__EXERCISE AIM__:
Would it be possible to copy exactly the lines from the one containing "Document page, 1241x1754 pixels." to the end of the entries, including both and nothing else?

┌──

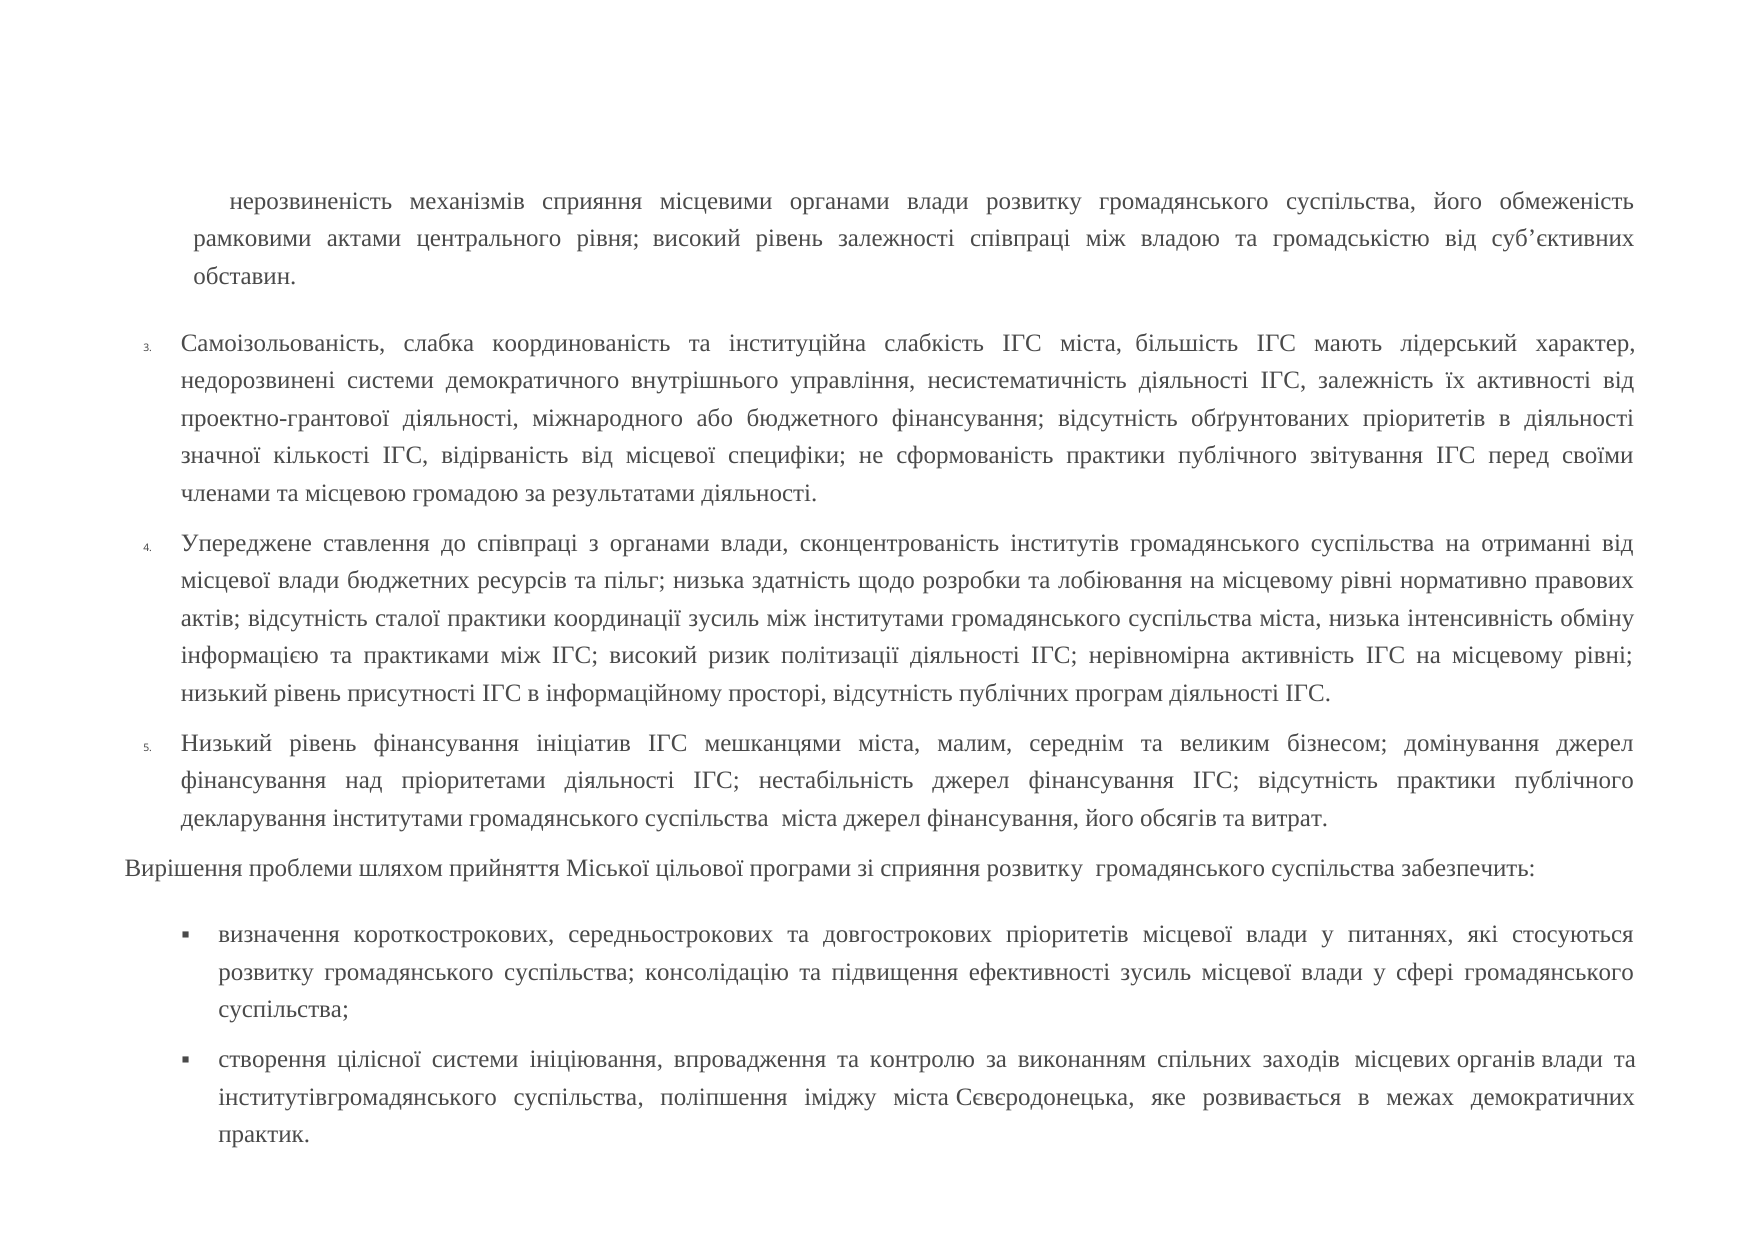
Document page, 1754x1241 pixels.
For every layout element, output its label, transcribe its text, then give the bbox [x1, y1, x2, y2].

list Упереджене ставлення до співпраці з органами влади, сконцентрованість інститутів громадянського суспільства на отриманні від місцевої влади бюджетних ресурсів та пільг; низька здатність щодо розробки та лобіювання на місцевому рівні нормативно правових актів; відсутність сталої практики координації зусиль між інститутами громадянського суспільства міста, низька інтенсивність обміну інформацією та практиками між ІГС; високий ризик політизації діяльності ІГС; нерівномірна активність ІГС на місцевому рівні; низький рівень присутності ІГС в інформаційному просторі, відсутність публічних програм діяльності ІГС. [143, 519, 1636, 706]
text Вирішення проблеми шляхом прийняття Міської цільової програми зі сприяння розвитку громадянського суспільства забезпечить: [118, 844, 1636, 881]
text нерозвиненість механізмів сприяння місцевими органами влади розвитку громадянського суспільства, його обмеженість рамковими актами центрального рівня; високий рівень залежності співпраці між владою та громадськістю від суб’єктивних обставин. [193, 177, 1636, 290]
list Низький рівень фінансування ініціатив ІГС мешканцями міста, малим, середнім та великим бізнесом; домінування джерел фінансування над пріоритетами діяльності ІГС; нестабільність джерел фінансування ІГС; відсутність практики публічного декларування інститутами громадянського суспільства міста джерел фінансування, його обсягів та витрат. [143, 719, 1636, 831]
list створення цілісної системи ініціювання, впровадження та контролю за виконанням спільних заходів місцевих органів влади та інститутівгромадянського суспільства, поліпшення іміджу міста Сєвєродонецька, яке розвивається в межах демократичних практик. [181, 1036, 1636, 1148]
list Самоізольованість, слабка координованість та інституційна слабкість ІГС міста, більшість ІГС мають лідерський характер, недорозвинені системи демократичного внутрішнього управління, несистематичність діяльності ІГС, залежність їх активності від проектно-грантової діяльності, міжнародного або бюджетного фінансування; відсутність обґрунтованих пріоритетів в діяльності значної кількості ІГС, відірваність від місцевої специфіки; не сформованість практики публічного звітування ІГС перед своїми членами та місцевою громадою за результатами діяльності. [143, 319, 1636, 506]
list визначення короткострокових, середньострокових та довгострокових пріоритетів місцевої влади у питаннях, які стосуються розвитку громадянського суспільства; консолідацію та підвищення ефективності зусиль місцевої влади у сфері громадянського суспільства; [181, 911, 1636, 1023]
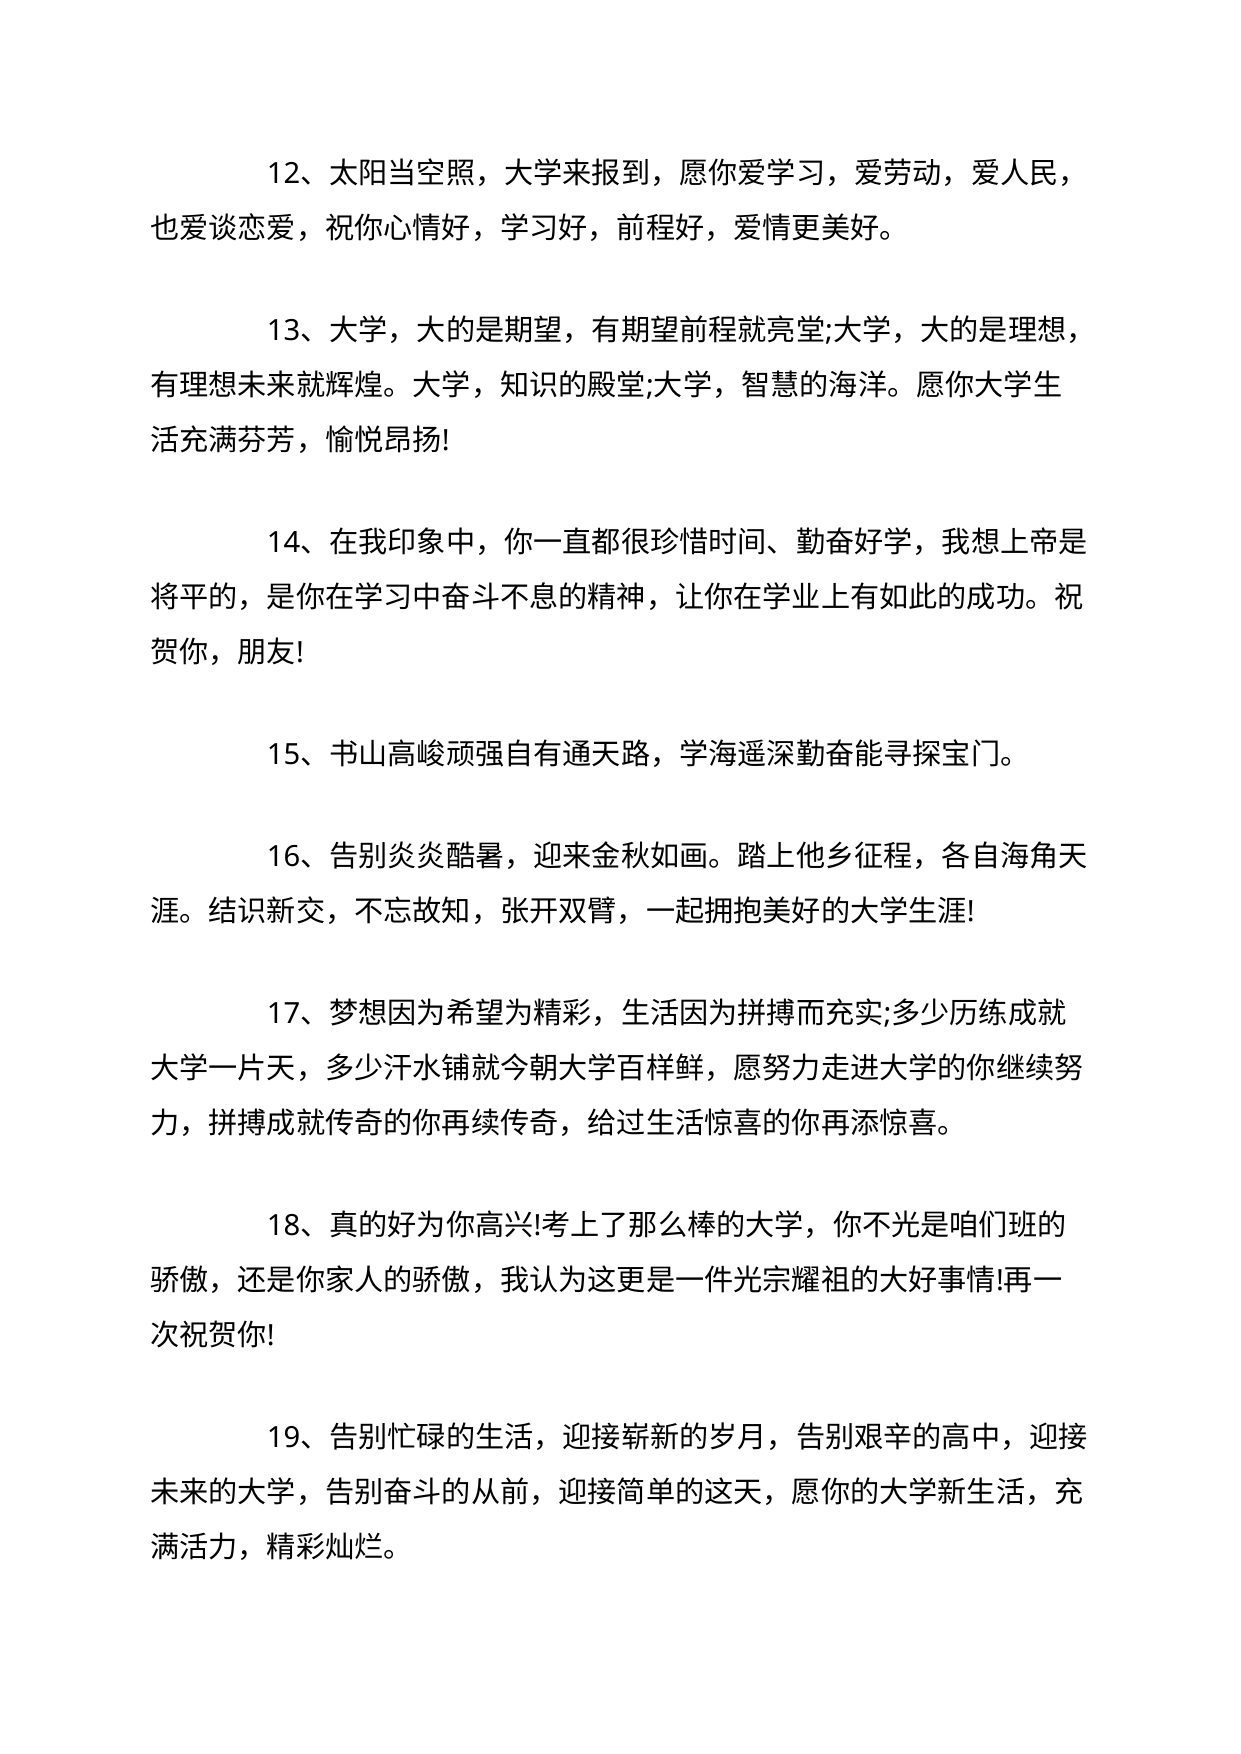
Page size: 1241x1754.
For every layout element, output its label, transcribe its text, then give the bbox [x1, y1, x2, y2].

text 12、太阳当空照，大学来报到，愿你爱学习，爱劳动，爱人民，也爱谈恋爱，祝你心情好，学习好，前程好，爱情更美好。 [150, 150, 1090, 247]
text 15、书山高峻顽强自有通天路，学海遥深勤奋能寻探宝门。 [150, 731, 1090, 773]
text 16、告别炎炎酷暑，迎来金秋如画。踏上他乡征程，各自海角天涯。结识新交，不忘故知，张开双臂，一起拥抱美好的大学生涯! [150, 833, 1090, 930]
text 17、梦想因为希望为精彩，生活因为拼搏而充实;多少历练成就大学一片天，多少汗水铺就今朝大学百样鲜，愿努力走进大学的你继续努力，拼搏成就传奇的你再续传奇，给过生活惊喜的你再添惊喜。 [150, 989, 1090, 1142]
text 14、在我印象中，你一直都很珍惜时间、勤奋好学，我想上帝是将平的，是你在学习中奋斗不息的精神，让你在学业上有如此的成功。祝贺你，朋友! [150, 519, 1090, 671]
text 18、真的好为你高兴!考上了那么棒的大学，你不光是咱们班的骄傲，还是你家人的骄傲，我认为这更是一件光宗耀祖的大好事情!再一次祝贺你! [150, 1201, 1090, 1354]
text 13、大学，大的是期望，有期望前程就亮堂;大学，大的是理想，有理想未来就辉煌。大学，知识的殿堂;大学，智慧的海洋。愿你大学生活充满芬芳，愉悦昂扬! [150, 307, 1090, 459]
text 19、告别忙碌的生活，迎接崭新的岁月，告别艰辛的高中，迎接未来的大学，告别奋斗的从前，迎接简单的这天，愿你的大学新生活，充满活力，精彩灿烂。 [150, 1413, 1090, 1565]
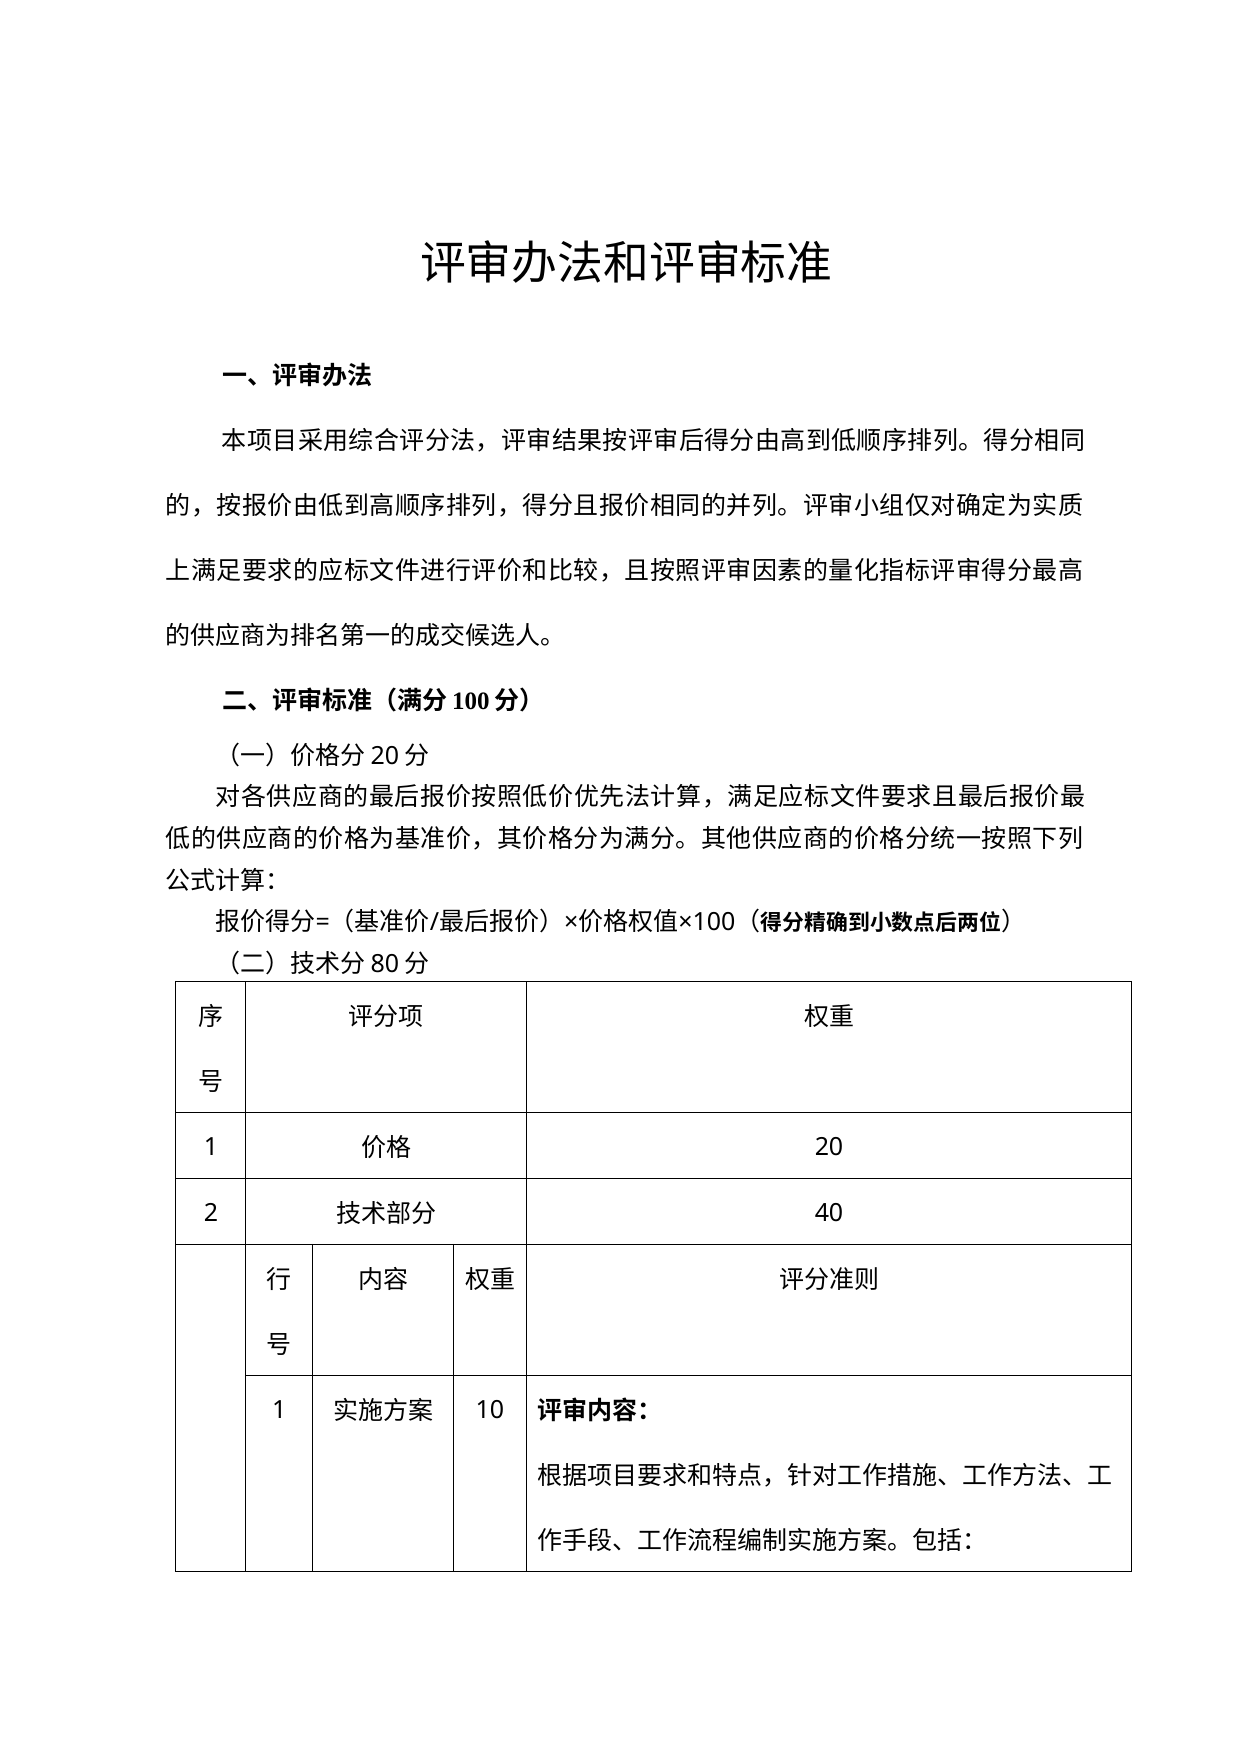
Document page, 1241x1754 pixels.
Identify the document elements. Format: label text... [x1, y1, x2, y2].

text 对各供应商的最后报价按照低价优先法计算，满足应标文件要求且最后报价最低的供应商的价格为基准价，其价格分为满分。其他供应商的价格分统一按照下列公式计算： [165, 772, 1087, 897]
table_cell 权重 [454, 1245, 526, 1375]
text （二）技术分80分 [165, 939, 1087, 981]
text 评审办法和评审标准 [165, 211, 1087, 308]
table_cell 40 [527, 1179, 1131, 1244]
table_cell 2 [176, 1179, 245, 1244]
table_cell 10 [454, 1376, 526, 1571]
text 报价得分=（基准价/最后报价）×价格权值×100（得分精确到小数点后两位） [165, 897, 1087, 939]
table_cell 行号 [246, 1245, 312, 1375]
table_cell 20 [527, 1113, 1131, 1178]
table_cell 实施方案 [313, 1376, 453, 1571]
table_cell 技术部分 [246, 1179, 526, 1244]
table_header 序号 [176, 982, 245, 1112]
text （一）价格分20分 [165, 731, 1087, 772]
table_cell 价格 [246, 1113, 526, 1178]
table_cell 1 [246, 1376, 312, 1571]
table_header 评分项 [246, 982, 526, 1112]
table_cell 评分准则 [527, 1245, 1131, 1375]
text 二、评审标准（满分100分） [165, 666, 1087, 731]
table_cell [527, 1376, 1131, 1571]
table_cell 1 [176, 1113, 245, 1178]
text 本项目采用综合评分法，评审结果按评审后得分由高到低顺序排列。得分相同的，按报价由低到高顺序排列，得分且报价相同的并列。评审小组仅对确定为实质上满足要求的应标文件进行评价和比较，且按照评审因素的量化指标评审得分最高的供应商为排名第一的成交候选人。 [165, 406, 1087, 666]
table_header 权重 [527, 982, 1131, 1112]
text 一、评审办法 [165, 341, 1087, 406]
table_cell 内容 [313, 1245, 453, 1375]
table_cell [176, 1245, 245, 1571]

└──

__RESULT FOR THIS TASK__:
Document page, 1241x1754 pixels.
Identify the document elements. Format: label text... [x1, y1, x2, y2].

text 对各供应商的最后报价按照低价优先法计算，满足应标文件要求且最后报价最低的供应商的价格为基准价，其价格分为满分。其他供应商的价格分统一按照下列公式计算： [165, 772, 1087, 897]
table_cell 权重 [454, 1245, 526, 1375]
text （二）技术分80分 [165, 939, 1087, 981]
text 评审办法和评审标准 [165, 211, 1087, 308]
table_cell 40 [527, 1179, 1131, 1244]
table_cell 2 [176, 1179, 245, 1244]
table_cell 10 [454, 1376, 526, 1571]
text 报价得分=（基准价/最后报价）×价格权值×100（得分精确到小数点后两位） [165, 897, 1087, 939]
table_cell 行号 [246, 1245, 312, 1375]
table_cell 20 [527, 1113, 1131, 1178]
table_cell 实施方案 [313, 1376, 453, 1571]
table_cell 技术部分 [246, 1179, 526, 1244]
table_header 序号 [176, 982, 245, 1112]
text （一）价格分20分 [165, 731, 1087, 772]
table_cell 价格 [246, 1113, 526, 1178]
table_cell 1 [246, 1376, 312, 1571]
table_header 评分项 [246, 982, 526, 1112]
table_cell 评分准则 [527, 1245, 1131, 1375]
text 二、评审标准（满分100分） [165, 666, 1087, 731]
table_cell [527, 1376, 1131, 1571]
table_cell 1 [176, 1113, 245, 1178]
text 本项目采用综合评分法，评审结果按评审后得分由高到低顺序排列。得分相同的，按报价由低到高顺序排列，得分且报价相同的并列。评审小组仅对确定为实质上满足要求的应标文件进行评价和比较，且按照评审因素的量化指标评审得分最高的供应商为排名第一的成交候选人。 [165, 406, 1087, 666]
table_header 权重 [527, 982, 1131, 1112]
text 一、评审办法 [165, 341, 1087, 406]
table_cell 内容 [313, 1245, 453, 1375]
table_cell [176, 1245, 245, 1571]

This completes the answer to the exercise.